>> Begin TEXT EXTRACT
# New Diabetes Uk support Group, Bury St Edmunds



## stephknits (Feb 11, 2015)

Sorry, only of use to those nearby, but just to let you know, a new support group is starting in Bury St Edmunds, Suffolk.
First meeting is on Tuesday 10th March, from 7 - 8.30pm at the Southgate Community Centre, IP33 2QA.
If you would like to come, contact the Diabetes Uk Eastern Region Office on 01376 501390 or email them: Eastern@diabetes.org.uk 

Ta
Steph


----------



## Northerner (Feb 11, 2015)

I hope it's a great success!


----------



## HOBIE (Feb 11, 2015)

Good luck with meeting !  Talk is good


----------



## stephknits (Feb 11, 2015)

Thanks both, am excited about setting a group up, as there isn't a local one, just hope people turn up!


----------



## HOBIE (Feb 18, 2015)

Have a word with your Dsn & let them do some advertising for you


----------



## HOBIE (Feb 22, 2015)

Was talking to a T1 who was sorting a group out in Stanley Co Durham. Will post if he gets things rolling like you


----------



## HOBIE (Mar 10, 2015)

7 Tonight !


----------



## Northerner (Mar 10, 2015)

Good luck Steph! I hope everything goes really well, and you get a good turnout


----------



## stephknits (Mar 10, 2015)

Thanks both, will let you know how it goes.


----------



## stephknits (Mar 12, 2015)

We had 35 people attend and I think at least 8 put down that they are willing to form a committee, so hopefully we will be forming a Bury group.


----------



## Northerner (Mar 12, 2015)

stephknits said:


> We had 35 people attend and I think at least 8 put down that they are willing to form a committee, so hopefully we will be forming a Bury group.



Terrific!


----------



## HOBIE (Mar 13, 2015)

Northerner said:


> Good luck Steph! I hope everything goes really well, and you get a good turnout



You are deff allowed to be pleased with yourself


----------



## KookyCat (Mar 13, 2015)

Well done


----------



## Copepod (Mar 13, 2015)

stephknits said:


> We had 35 people attend and I think at least 8 put down that they are willing to form a committee, so hopefully we will be forming a Bury group.



Really encouraging. Hope group goes from strength to strength.


----------
>> End TEXT EXTRACT
— SHORT PROBLEM A —
Return the passage of the forum thread starting with "If you would" and going on through "a great success!", word for word.
The forum thread and the records have nothing to do with each other.
>> Begin DATA SUPPLIED
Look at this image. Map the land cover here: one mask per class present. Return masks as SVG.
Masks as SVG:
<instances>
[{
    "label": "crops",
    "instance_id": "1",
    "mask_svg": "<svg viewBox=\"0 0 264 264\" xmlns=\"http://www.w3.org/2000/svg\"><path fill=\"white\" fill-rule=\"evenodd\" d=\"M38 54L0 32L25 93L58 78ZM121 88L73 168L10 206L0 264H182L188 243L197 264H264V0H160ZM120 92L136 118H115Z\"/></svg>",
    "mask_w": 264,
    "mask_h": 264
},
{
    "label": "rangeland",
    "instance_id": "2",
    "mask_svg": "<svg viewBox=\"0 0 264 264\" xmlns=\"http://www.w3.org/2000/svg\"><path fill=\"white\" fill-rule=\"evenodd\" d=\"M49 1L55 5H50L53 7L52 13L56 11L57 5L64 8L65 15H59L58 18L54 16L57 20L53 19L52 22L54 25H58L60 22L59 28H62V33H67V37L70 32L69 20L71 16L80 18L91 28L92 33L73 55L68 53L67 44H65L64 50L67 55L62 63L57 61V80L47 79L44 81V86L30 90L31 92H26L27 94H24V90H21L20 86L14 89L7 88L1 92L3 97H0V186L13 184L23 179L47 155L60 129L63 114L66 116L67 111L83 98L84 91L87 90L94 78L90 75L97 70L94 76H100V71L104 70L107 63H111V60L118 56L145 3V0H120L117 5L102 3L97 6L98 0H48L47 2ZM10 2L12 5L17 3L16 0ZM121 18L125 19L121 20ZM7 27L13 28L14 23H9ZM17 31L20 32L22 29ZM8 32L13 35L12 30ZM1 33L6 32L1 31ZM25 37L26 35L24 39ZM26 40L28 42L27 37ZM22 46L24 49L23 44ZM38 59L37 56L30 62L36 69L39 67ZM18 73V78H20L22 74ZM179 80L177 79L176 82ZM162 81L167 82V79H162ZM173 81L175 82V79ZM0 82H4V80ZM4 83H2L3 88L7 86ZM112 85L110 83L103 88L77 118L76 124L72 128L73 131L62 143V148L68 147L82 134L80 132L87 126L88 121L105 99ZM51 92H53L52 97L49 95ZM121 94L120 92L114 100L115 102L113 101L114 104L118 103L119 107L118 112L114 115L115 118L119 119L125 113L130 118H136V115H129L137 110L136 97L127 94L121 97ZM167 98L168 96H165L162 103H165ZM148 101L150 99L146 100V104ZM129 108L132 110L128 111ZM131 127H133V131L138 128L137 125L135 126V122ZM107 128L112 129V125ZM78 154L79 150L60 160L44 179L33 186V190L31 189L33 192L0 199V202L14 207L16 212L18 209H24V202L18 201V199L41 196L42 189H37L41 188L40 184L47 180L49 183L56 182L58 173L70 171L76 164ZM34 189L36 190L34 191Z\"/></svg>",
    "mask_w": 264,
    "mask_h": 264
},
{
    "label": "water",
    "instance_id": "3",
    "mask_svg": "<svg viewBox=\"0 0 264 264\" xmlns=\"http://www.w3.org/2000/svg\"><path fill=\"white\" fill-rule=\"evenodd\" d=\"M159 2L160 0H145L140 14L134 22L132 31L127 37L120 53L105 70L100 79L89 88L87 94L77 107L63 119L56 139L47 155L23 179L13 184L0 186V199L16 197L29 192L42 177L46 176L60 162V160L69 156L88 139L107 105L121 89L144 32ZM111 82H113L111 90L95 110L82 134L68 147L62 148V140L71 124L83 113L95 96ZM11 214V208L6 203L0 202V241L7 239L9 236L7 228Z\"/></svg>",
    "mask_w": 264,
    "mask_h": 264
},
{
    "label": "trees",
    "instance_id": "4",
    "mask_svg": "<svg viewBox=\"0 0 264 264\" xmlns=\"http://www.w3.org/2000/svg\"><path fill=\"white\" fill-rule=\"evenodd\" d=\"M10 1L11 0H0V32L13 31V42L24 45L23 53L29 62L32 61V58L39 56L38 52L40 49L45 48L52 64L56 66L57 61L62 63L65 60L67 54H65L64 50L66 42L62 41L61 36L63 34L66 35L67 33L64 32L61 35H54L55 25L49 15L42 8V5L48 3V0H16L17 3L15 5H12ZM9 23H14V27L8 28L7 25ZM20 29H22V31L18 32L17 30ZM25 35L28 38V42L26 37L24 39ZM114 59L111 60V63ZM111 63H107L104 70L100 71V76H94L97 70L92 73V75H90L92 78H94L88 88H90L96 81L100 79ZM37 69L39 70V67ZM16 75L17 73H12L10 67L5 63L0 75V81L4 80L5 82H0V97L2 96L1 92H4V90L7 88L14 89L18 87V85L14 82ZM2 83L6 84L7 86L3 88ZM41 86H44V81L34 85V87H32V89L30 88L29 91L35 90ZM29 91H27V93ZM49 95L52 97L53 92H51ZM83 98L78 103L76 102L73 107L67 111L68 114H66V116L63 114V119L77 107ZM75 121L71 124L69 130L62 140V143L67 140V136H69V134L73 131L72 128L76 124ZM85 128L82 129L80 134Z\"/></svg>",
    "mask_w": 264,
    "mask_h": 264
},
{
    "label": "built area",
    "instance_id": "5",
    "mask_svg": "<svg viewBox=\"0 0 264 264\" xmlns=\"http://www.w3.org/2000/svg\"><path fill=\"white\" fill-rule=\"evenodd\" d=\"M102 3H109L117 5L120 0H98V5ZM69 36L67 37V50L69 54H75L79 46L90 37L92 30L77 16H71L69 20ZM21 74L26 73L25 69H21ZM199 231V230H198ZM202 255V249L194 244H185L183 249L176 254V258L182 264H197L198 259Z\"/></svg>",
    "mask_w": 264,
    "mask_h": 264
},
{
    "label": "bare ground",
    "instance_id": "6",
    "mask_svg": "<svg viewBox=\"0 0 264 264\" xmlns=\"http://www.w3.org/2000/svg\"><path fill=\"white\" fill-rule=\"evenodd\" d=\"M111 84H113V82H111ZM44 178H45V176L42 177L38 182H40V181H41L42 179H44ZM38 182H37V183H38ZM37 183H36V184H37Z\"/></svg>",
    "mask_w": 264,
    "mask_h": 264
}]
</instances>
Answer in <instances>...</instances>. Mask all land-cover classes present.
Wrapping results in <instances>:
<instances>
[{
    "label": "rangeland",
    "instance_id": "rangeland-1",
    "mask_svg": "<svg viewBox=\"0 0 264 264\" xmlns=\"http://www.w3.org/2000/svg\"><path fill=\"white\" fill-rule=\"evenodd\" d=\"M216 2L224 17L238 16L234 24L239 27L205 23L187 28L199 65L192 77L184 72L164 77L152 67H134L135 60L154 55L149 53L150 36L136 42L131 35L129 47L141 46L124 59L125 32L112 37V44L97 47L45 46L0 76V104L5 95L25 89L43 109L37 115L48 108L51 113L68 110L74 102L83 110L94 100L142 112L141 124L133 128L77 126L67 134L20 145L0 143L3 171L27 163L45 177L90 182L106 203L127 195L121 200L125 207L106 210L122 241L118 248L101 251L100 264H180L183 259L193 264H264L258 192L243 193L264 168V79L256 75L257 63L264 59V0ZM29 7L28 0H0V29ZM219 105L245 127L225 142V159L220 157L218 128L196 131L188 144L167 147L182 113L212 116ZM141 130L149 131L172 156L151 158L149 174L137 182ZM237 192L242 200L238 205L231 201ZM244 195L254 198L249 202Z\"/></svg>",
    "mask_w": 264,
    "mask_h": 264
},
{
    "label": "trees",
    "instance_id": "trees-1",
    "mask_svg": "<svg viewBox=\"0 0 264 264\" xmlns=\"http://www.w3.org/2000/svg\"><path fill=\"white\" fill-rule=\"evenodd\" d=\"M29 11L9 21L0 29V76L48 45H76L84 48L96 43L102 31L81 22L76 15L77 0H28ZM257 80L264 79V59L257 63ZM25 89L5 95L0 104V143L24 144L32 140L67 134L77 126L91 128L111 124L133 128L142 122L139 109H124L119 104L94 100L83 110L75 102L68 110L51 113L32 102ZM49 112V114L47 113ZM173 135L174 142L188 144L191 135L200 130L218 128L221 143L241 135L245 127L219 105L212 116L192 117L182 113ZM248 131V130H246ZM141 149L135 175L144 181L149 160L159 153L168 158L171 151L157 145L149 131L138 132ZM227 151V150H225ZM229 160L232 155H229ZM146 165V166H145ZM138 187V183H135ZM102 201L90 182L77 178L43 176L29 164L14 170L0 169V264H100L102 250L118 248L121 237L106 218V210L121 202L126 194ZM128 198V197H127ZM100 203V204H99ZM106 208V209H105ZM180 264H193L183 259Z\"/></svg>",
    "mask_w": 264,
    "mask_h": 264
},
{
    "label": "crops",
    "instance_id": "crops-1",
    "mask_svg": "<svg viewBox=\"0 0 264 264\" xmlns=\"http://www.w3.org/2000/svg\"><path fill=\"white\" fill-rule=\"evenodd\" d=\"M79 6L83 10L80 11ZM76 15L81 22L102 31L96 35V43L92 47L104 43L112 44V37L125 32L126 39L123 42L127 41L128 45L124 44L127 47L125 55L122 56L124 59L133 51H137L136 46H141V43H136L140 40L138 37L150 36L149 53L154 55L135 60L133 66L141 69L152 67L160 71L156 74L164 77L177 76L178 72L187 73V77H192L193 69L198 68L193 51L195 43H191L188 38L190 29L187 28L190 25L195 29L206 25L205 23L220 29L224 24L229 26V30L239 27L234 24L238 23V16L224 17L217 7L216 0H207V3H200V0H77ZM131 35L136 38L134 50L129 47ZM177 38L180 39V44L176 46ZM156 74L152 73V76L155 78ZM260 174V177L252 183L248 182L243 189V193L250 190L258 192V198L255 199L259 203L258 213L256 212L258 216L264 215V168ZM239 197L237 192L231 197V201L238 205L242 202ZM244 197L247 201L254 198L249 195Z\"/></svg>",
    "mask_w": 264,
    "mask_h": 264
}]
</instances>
>> End DATA SUPPLIED
— SHORT PROBLEM B —
Retype the records from their very first line through the line that contains "1L55 5H50L53 7L52", keeping every character unchanged.

— RIGHT ANSWER A —
If you would like to come, contact the Diabetes Uk Eastern Region Office on 01376 501390 or email them: Eastern@diabetes.org.uk 

Ta
Steph


----------



## Northerner (Feb 11, 2015)

I hope it's a great success!

— RIGHT ANSWER B —
Look at this image. Map the land cover here: one mask per class present. Return masks as SVG.
Masks as SVG:
<instances>
[{
    "label": "crops",
    "instance_id": "1",
    "mask_svg": "<svg viewBox=\"0 0 264 264\" xmlns=\"http://www.w3.org/2000/svg\"><path fill=\"white\" fill-rule=\"evenodd\" d=\"M38 54L0 32L25 93L58 78ZM121 88L73 168L10 206L0 264H182L188 243L197 264H264V0H160ZM120 92L136 118H115Z\"/></svg>",
    "mask_w": 264,
    "mask_h": 264
},
{
    "label": "rangeland",
    "instance_id": "2",
    "mask_svg": "<svg viewBox=\"0 0 264 264\" xmlns=\"http://www.w3.org/2000/svg\"><path fill=\"white\" fill-rule=\"evenodd\" d=\"M49 1L55 5H50L53 7L52 13L56 11L57 5L64 8L65 15H59L58 18L54 16L57 20L53 19L52 22L54 25H58L60 22L59 28H62V33H67V37L70 32L69 20L71 16L80 18L91 28L92 33L73 55L68 53L67 44H65L64 50L67 55L62 63L57 61V80L47 79L44 81V86L30 90L31 92H26L27 94H24V90H21L20 86L14 89L7 88L1 92L3 97H0V186L13 184L23 179L47 155L60 129L63 114L66 116L67 111L83 98L84 91L87 90L94 78L90 75L97 70L94 76H100V71L104 70L107 63H111V60L118 56L145 3V0H120L117 5L102 3L97 6L98 0H48L47 2ZM10 2L12 5L17 3L16 0ZM121 18L125 19L121 20ZM7 27L13 28L14 23H9ZM17 31L20 32L22 29ZM8 32L13 35L12 30ZM1 33L6 32L1 31ZM25 37L26 35L24 39ZM26 40L28 42L27 37ZM22 46L24 49L23 44ZM38 59L37 56L30 62L36 69L39 67ZM18 73V78H20L22 74ZM179 80L177 79L176 82ZM162 81L167 82V79H162ZM173 81L175 82V79ZM0 82H4V80ZM4 83H2L3 88L7 86ZM112 85L110 83L103 88L77 118L76 124L72 128L73 131L62 143V148L68 147L82 134L80 132L87 126L88 121L105 99ZM51 92H53L52 97L49 95ZM121 94L120 92L114 100L115 102L113 101L114 104L118 103L119 107L118 112L114 115L115 118L119 119L125 113L130 118H136V115H129L137 110L136 97L127 94L121 97ZM167 98L168 96H165L162 103H165ZM148 101L150 99L146 100V104ZM129 108L132 110L128 111ZM131 127H133V131L138 128L137 125L135 126V122ZM107 128L112 129V125ZM78 154L79 150L60 160L44 179L33 186V190L31 189L33 192L0 199V202L14 207L16 212L18 209H24V202L18 201V199L41 196L42 189H37L41 188L40 184L47 180L49 183L56 182L58 173L70 171L76 164ZM34 189L36 190L34 191Z\"/></svg>",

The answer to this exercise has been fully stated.